Whatever you think of him, Steve Jobs was excellent at product development. Consumer friendly, intuitive design was the at the core of every product he introduced. He felt that the user should be able to effectively use a device or software without being told or shown how, and he did this with devices and apps the world had never seen before – the iPod, iTunes, iPhone, etc. As further evidence of this end-user design focus, Apple was among the first to ship fairly complicated hardware without a lengthy user manual.
Players in the payments industry, in a rush to be the first to market, have overwhelmed consumers with new products and services. In this haste, ensuring consumers understand how to effectively use this technology has become an afterthought.
A focus on innovation coupled with intuitive design has become the norm for consumers. They expect innovation, but they also expect things to “just work”. In the best case, poor design can result in a tepid launch of a product and keep otherwise good ideas from reaching critical mass in the marketplace. At its worst, a poor user interface can discourage users from regular use of the product or service. Mobile applications serve as a primary example of this evolution in consumer behavior. According to TechCrunch, CompuWare conducted a study on app usage which found that approximately 90% of apps are used once and never again. This abandonment is attributed not only to buggy design, but to difficulty in setup, registration, or use.
Consumer Payments Bombardment
Consumer payment innovations have been fraught with similar reception. Historically, the complex network of ecosystem players was largely transparent to the consumer. Consumers presented a physical credit card to a merchant who processed it. The only players visible or relevant to the consumer was the card brand and the issuing bank, and even those were occasionally synonymous, as in the case of American Express and Discover.
Today the consumer is bombarded with brands that the players want them to know. Below is a sample list of major payment “brands” or technologies that the average consumer has been exposed to the in past 5 years:
|ApplePay||PayPal||EMV/Chip Cards||Chase Pay|
|Visa Checkout||Apple Wallet||MasterPass||Bill Pay|
Some payment professionals can’t explain the differences among these systems.
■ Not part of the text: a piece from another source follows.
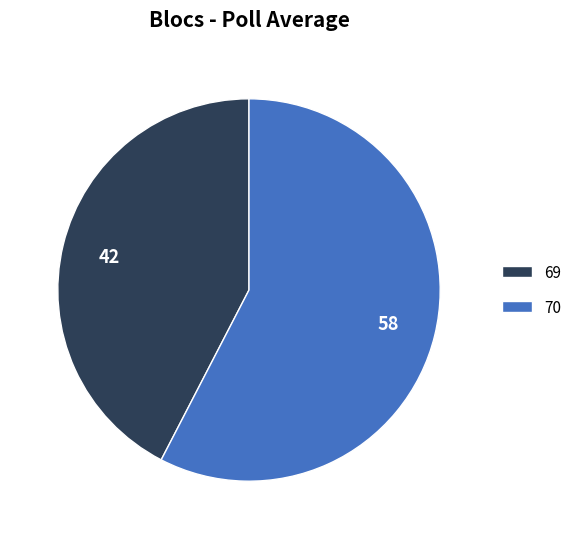

True or false: 69 accounts for 42% of the total.

True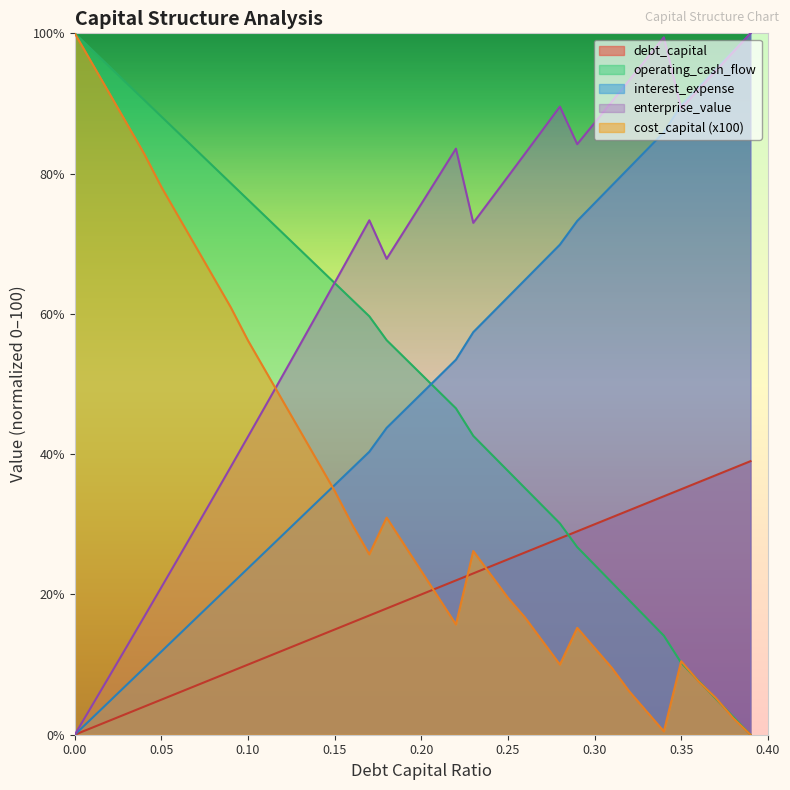

True or false: interest_expense has a value of 33.2 at 0.14.

True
The industry cannot expect technologies to achieve significant market share when the use case is not easily apparent to the average consumer.
A handful of payment innovations such as Venmo have managed to quickly reach market relevance by addressing a specific problem and wrapping it with features and functionality that make it fun and easy to use. Venmo wrapped P2P ACH payments with social functions that allowed users to interact and transact with minimal friction. It’s worth noting that they accepted a certain amount of risk in the product (failed ACH transactions), but gained critical mass quickly so as to mitigate that risk. An intuitive user experience and thoughtful design on the front end of a product/service should be viewed as being of equal importance as the technology that is powering the backend.
Finding Intuitive Design
First, let’s acknowledge that intuitive design is somewhat subjective. Not all consumers are tech savvy, nor are all consumer at the same level of innovation engagement. Many believe that existing systems aren’t broken. They are not wrong. Let’s not force these users down a path they do not want to go down. A bridge between tried-and-true and innovation is needed.
However, there are many cases where we do have engaged consumers. These early adopters should be guided down a well paved path. When changing existing consumer behavior, the path must be clear, especially in the early stages of adoption. EMV terminals that sound an awful alarm when the card has been left in 1.5 seconds too long is not the answer. Cashiers who don’t know if their store accepts contactless payments make consumers have second thoughts about attempting to use it elsewhere.
In general, focus on the end user perspective. Here are some things to keep in mind:
- Provide a clear path to download apps or to a website. Graphic images with links work well.
- Keep registration as frictionless as possible. Use Facebook/Google/Twitter integrations to speed up the process. Only collect user information that is actually needed.
- Test, test, test before deploying code. Do this across multiple platforms, browsers, and O/S’s. Users will not tolerate buggy.
- Consider quick, simple, tutorials when a user is on a site or uses and app for the first time.
- Point-of-Sale (retail) signage/prompts should be clean and clear. Staff must be trained. A handwritten “no chip – swipe” sign stuck in the EMV slot is better than nothing, but upgrading terminals to process chips cards, as most merchants now do, is far better.
By ensuring that payments innovation isn’t driving more confusion for the consumer, the industry will ultimately win through adoption. Recent history has provided many examples of what not to do. Let’s learn from them and instead put consumers at the forefront of intuitive design.